For the analysis of clinical samples, we used total RNA isolated from fecal samples collected in a previous study [30], which were stored at -80 °C until used in this study. In the previous study, fecal samples were acquired from 65 patients who were more than 16 years old and had been placed on a ventilator within 3 days after admission to the ICU, and who were diagnosed as having sepsis in the Department of Traumatology and Acute Critical Medicine, Osaka University Medical School, and Osaka General Medical Center during the period from November 2011 to September 2016. If sepsis occurred, patients were initially treated empirically for the underlying clinical syndrome and then according to the results of antibiotic susceptibility testing of the bacterial isolate causing the sepsis. Antibiotics were administered under the same policy during the entire study period. Also, we collected fecal samples from 44 healthy Japanese adults and prepared total RNA in the same manner as for the clinical samples, as described above.

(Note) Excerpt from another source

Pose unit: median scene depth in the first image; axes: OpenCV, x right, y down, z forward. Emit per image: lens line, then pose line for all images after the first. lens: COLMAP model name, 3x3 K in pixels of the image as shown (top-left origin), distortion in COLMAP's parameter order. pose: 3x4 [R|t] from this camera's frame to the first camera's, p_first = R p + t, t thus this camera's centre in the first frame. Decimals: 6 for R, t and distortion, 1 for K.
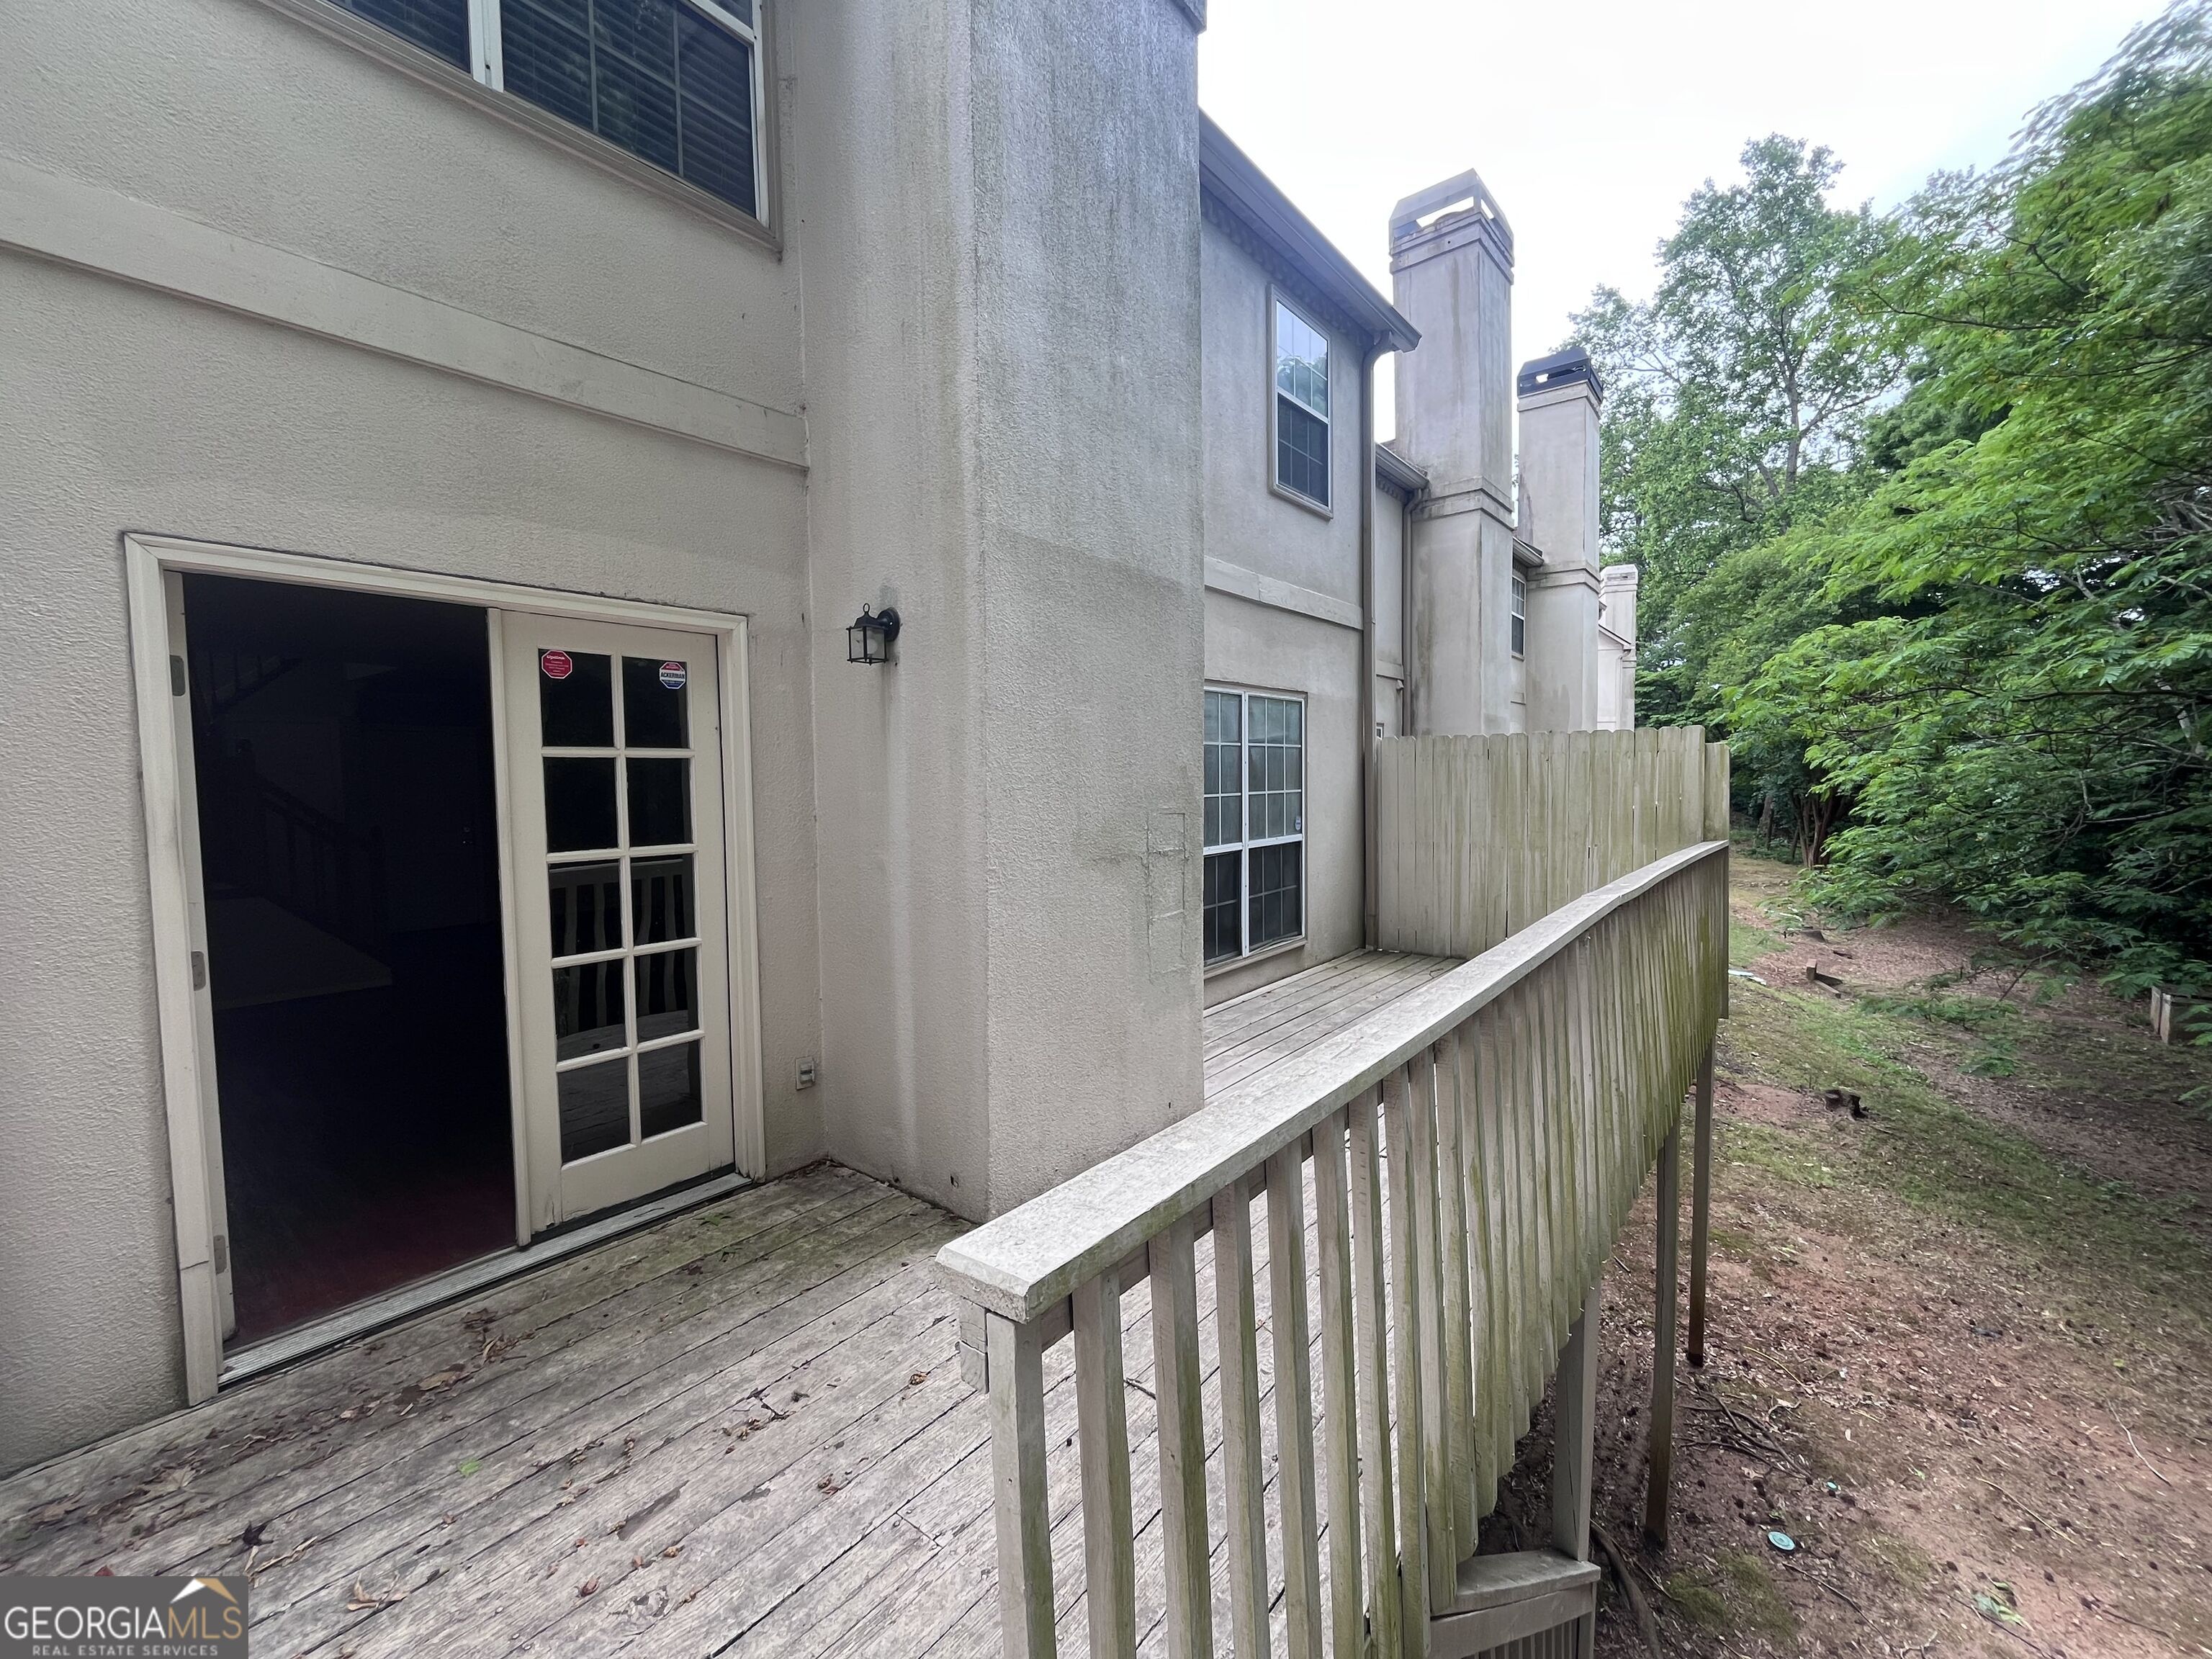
lens RADIAL K [[904.3, 0, 1106.0], [0, 904.3, 829.5], [0, 0, 1]] dist [-0.000506, -0.000173]
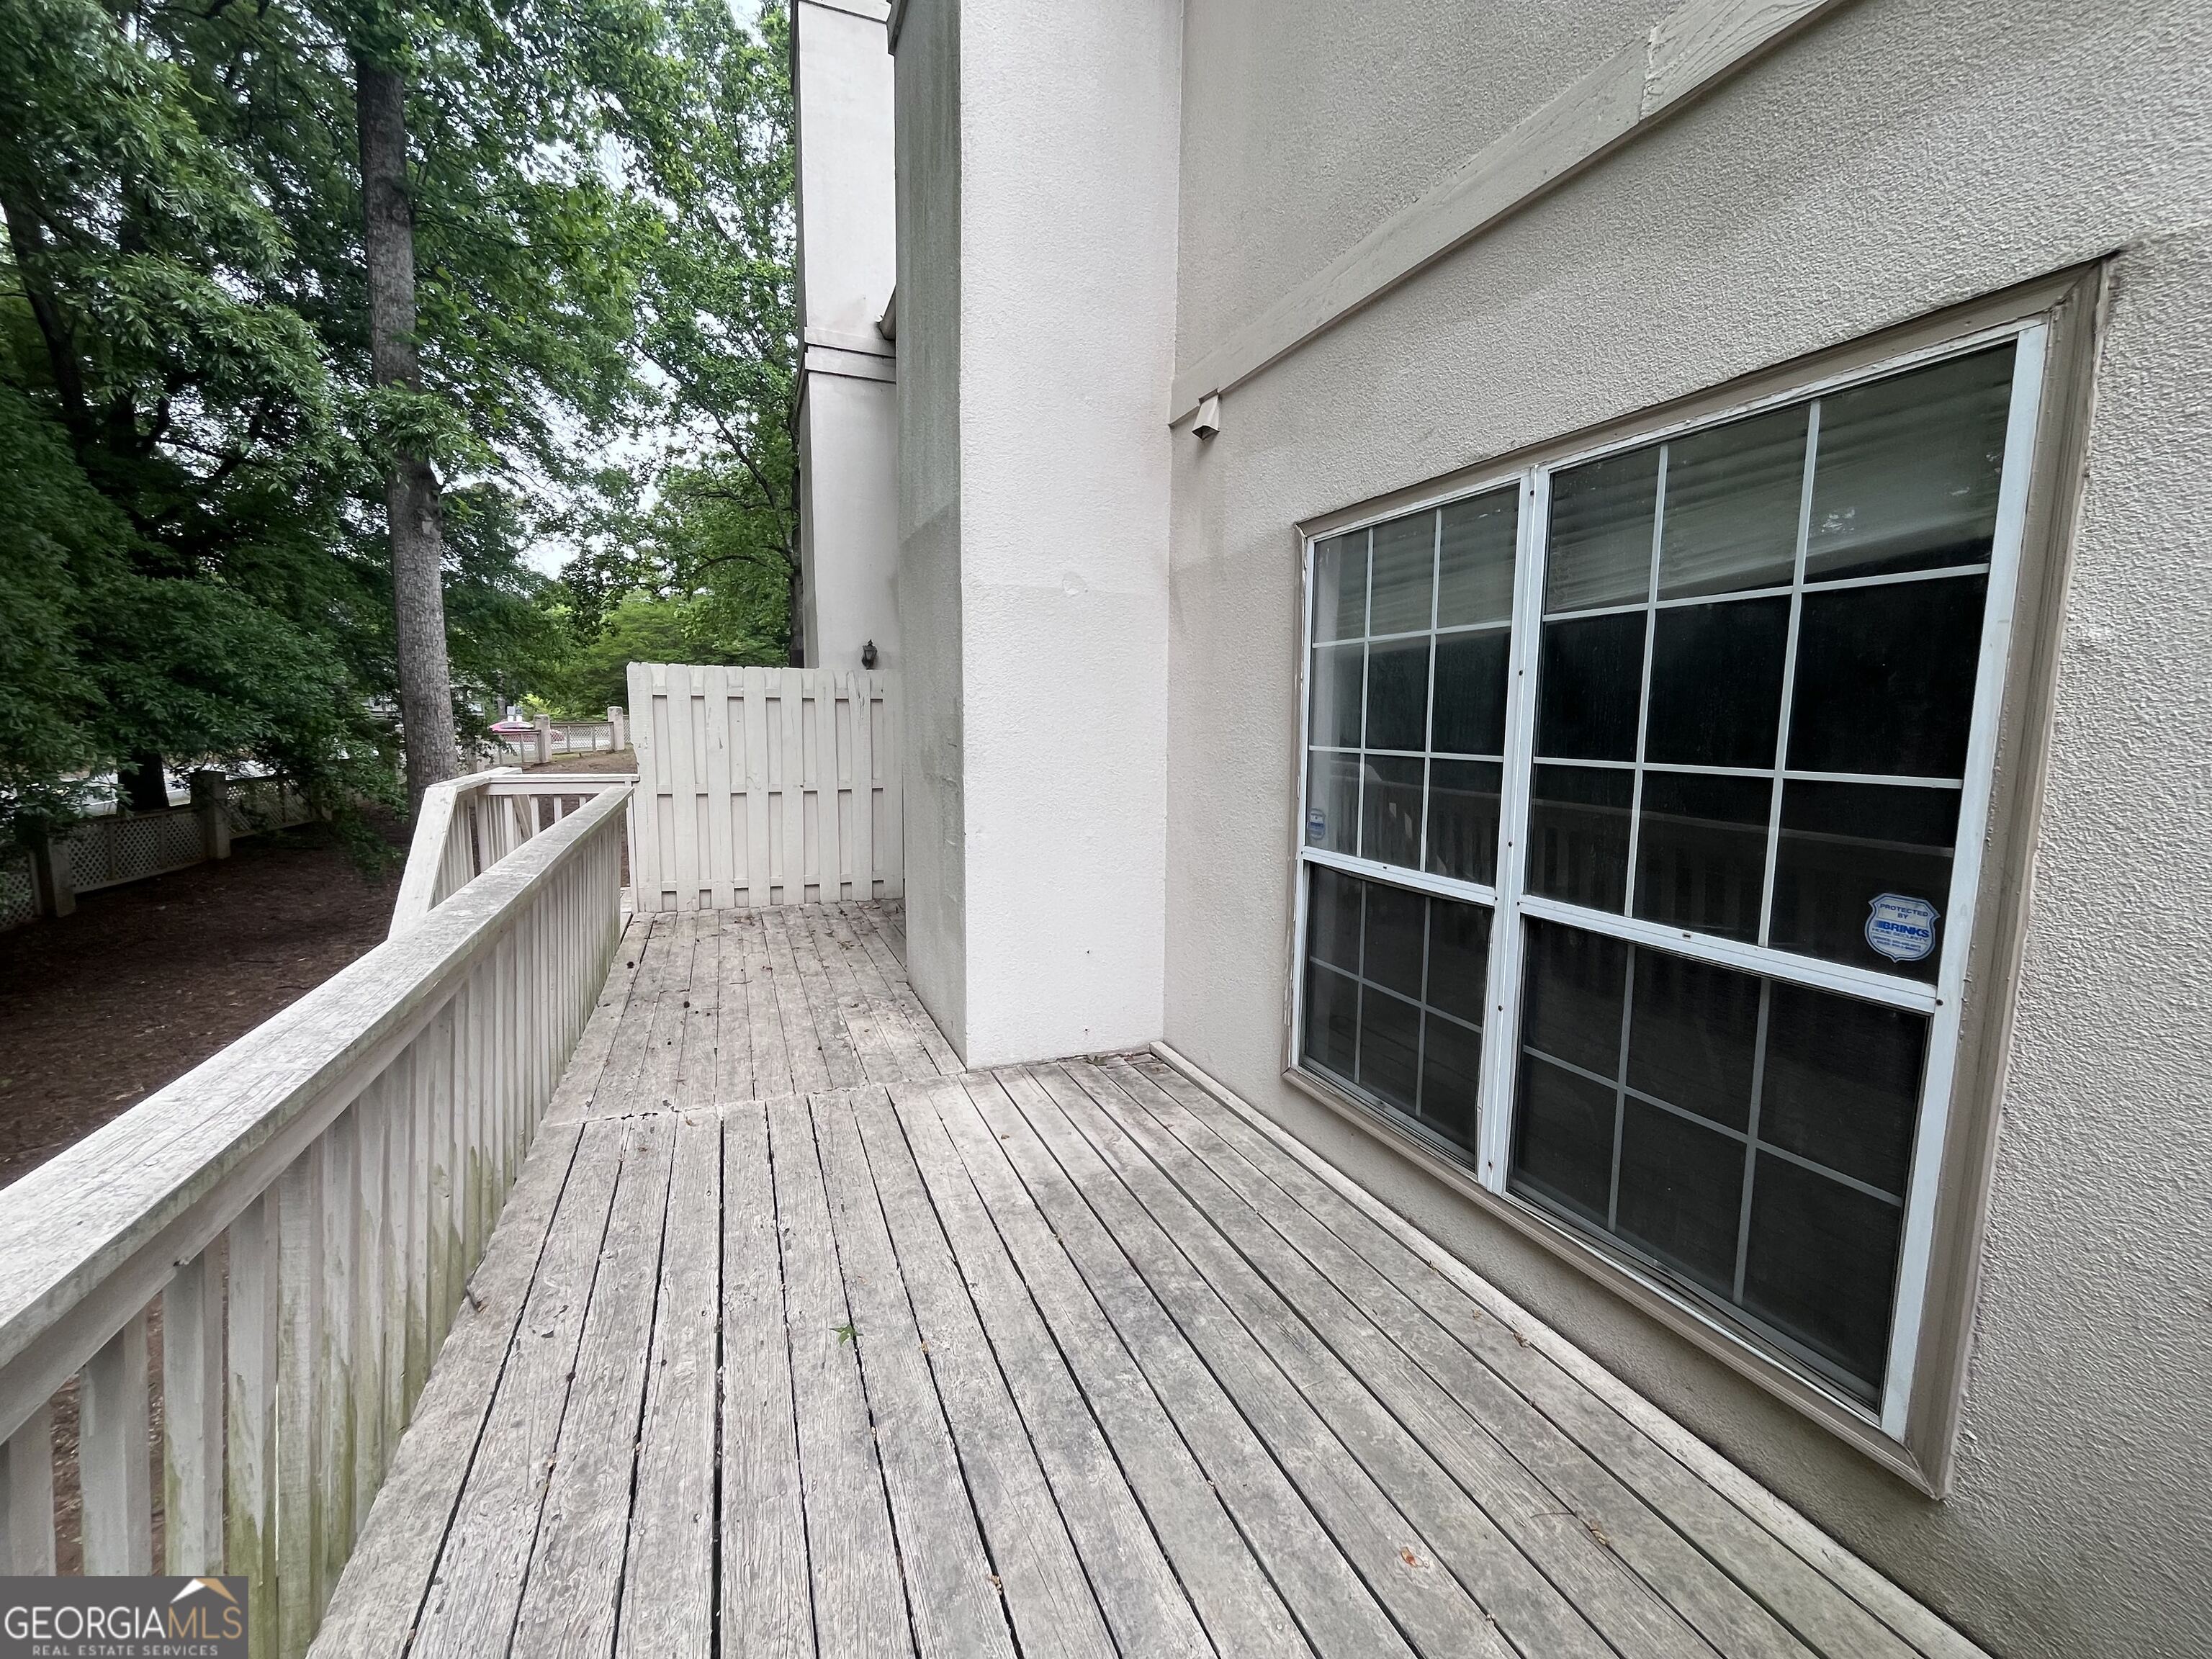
lens RADIAL K [[904.3, 0, 1106.0], [0, 904.3, 829.5], [0, 0, 1]] dist [-0.000506, -0.000173]
pose [[-0.477839, 0.110451, -0.871476, 0.535190], [-0.072079, 0.983789, 0.164207, -0.057345], [0.875485, 0.141280, -0.462131, 0.995711]]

Then, three serial dilutions of each extracted RNA sample were used for qRT-PCR, and the CT values obtained were applied to the standard curve generated with the RNA dilution series for P. aeruginosa ATCC 10145T to determine the qRT-PCR counts with the primer set of s-Pa-F and s-Pa-R. For monitoring of drug-resistant P. aeruginosa in fecal samples from 4 ICU patients, qRT-PCR was used to check for the presence of resistance genes using the following specific primers: blaIMP, 5’-GGAATAGAGTGGCTTAAYTCTC-3’ (forward primer) and 5’-GGTTTAAYAAAACAACCACC-3’ (reverse primer) [31]; ampC, 5’-GGGCTGGCCTCGAAAGAGGAC-3’ (forward primer) and 5’- GCACCGAGTCGGGGAACTGCA-3’ (reverse primer) [32]; and mexA, 5’-AACCCGAACAACGAGCTG-3’ (forward primer) and 5’-ATGGCCTTCTGCTTGACG-3’ (reverse primer) [33], in combination with the primer set of s-Pa-F and s-Pa-R. Each different reaction mixture was incubated at 95 °C for 15 min and 45 cycles at 94 °C for 20 s, 60 °C for 20 s, and 72 °C for 35 s. To confirm the validity of the qRT-PCR amplification, sequence analysis of the RT-PCR products was performed [34].

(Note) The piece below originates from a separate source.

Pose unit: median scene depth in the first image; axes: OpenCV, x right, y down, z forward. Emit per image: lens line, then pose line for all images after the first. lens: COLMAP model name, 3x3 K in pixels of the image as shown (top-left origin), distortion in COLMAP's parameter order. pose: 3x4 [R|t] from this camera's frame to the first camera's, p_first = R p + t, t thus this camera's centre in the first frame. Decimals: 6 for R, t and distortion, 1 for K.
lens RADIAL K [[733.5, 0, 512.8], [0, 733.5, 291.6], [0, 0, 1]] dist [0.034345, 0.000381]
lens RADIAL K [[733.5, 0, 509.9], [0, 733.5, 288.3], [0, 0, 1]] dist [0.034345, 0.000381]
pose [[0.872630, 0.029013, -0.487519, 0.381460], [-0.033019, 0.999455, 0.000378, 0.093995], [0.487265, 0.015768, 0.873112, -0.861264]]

Fecal microbiota analysis.
The microbiota compositions of 4 ICU patients were analyzed using the YIF-SCAN® version of a 16S and 23S rRNA-targeted qRT-PCR system using specific primers for the 6 most prevalent obligate anaerobic bacterial groups (Clostridium coccoides group, C. leptum subgroup, Bacteroides fragilis group, Bifidobacterium, Atopobium cluster, and Prevotella) and 5 facultative anaerobic and aerobic bacterial groups (Lactobacillus, Enterobacteriaceae, Enterococcus, and Staphylococcus] as described previously [21, 22]. A standard curve was generated with qRT-PCR using the CT value, i.e., the cycle number when the threshold fluorescence was reached, and the corresponding cell count was determined microscopically with DAPI staining for a dilution series of the standard strains as described elsewhere. To determine the types of bacteria present in the samples, three serial dilutions of an extracted RNA sample were used for qRT-PCR, and the CT values in the linear range of the assay were applied to the standard curve to obtain the corresponding bacterial cell counts in each nucleic acid sample. These data were then used to determine the number of bacteria per sample.
Statistical analysis.
Statistical analyses were performed using IBM SPSS Statistics Desktop version 22.0 software (IBM Japan Ltd., Tokyo, Japan). Fisher's exact test was used to compare the detection rate of P. aeruginosa between 2 groups. The Mann-Whitney U test (2-tailed) was used to compare the average P. aeruginosa counts between 2 groups. Pearson’s correlation coefficient was used to analyze the relationship between the P. aeruginosa count quantified with each measurement method and the cytokine levels of the infected Caco-2 cells. P values < 0.05 were considered statistically significant. Spearman’s rank correlation coefficient was used to analyze the association between the number of P. aeruginosa and fecal occupation rate of representative microorganisms.